Beattie never made the grade as a player at his boyhood club but has spent much of his working life at the famous old stadium.

He explained: “I spent two or three years here when I was a teenager and have now done about 15 years in my second spell.

“I was doing a sports and leisure course and my first placement was working on the ground with (former Northern winger) Roger Simpson.

“I did a bit for the lottery as well but there wasn’t enough money in it really, so I got a job concreting and spent a bit of time backpacking in Australia. When I came back, I started working part-time on the ground with Roger again.

“I also helped out with the kits as well as the academy, so when Fred Robinson retired in 2005, I took over as head kitman.

“My first game in charge of the kit was the World Club Challenge game in 2006 at Huddersfield when we beat Wests Tigers.”

During the traumatic 2012 campaign, Beattie was among the staff made redundant when the club entered administration.

He worked for three months without pay and was later re-employed following Omar Khan’s takeover.

“BullBuilder did a great job in helping us out financially, but it was a tough time,” remembered Beattie.

“It wasn’t just the administration itself, it was the build-up to that and then the period when we worked without pay.

“It was the same scenario last year when the club went into administration again.

“This time I managed to keep my job and stay on board.”

When Jimmy Lowes took over last July, he appointed Beattie as Under-16s coach, Matt Diskin was made Under-19s coach and John Bastian was brought in as head of youth.

Beattie said: “Jimmy’s a good bloke and has a lot of time for you, as he has for all his staff and players.

“Some people on the outside may look at him a bit differently, but he’s good to work for and has certainly taught me an awful lot.

“I’ve developed as a coach and a person and matured a lot under Jimmy and John Bastian.

“I’ve always been on the fringes, but they gave me an opportunity to coach the Under-16s and I think that’s what I needed.

“Over the course of the year, we have really developed the programme.

“We produced some good players last year, who have all signed, with the likes of Jacob Trueman, Joe Brown, Jay Panter, Wilf Moxon, Milo Martin, Danny Waite-Pullan all doing well.

“If they continue to work as hard as they have done then I can see them playing Super League.

“They have moved on into the 19s now, so John has done a good job in retaining them.”

With assistant first-team coach Karl Harrison expected to leave the club at the end of the season, a reshuffle of Lowes’ staff could see Chev Walker handed a position after he retires.

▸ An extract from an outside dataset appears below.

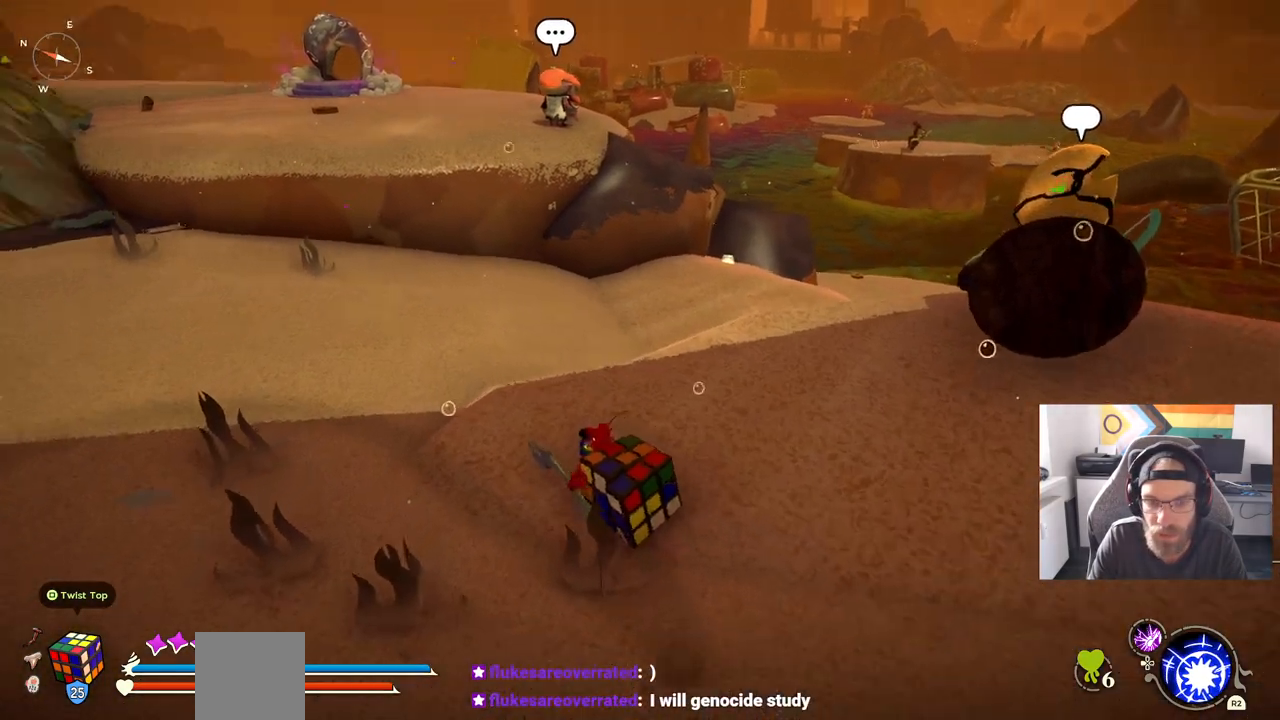
{"buttons": [], "left_stick": "up-left", "right_stick": "center", "events": [[300, "left_stick", "up-left"]]}
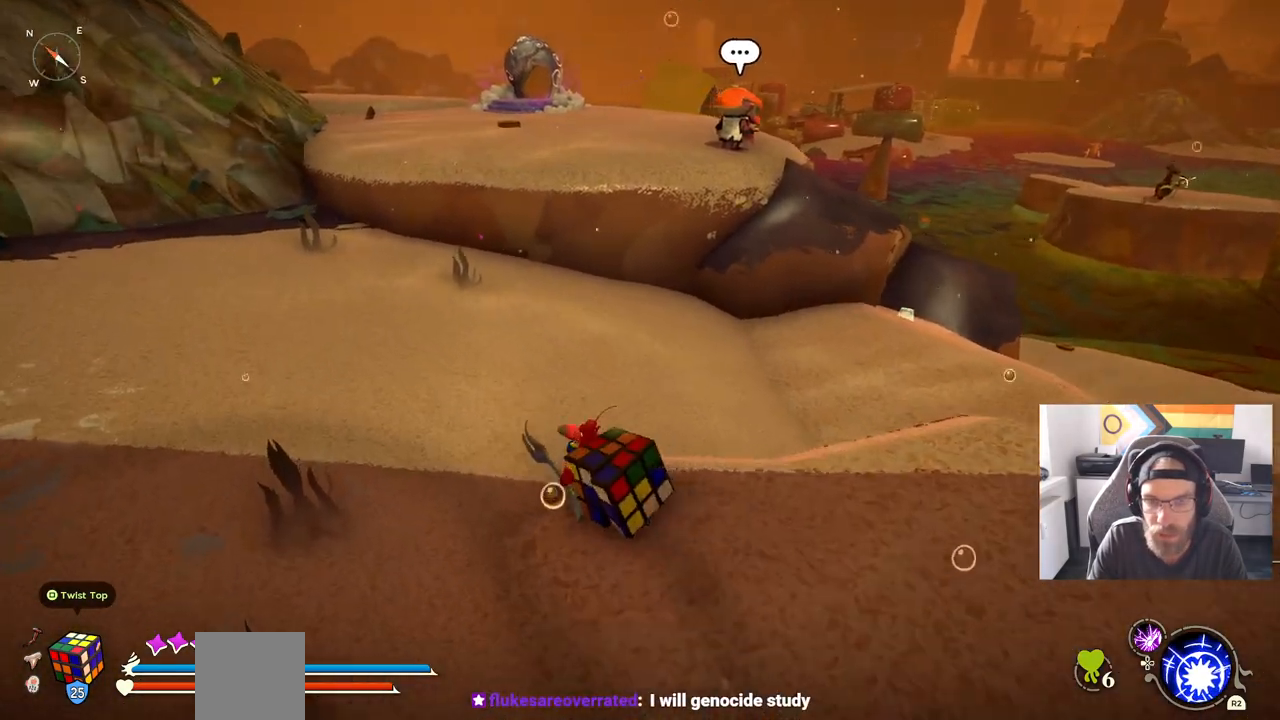
{"buttons": [], "left_stick": "up-left", "right_stick": "center", "events": []}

Beattie, currently assisted as Under-16s coach by Walker and Jay Pitts, adds: “I’ll still be doing the Under-16s and helping Matt with the Under-19s too.

“If things work out, hopefully I’ll do a lot more work with Diskin and Jimmy next season because Jimmy is mentoring both of us.

“The club means a lot to me and I’ve put a lot of time and hard work in down the years.

“That’s not just me, it’s other people as well, and it’s my local team.

“It would be great if we could get back up after everything the club has been through.”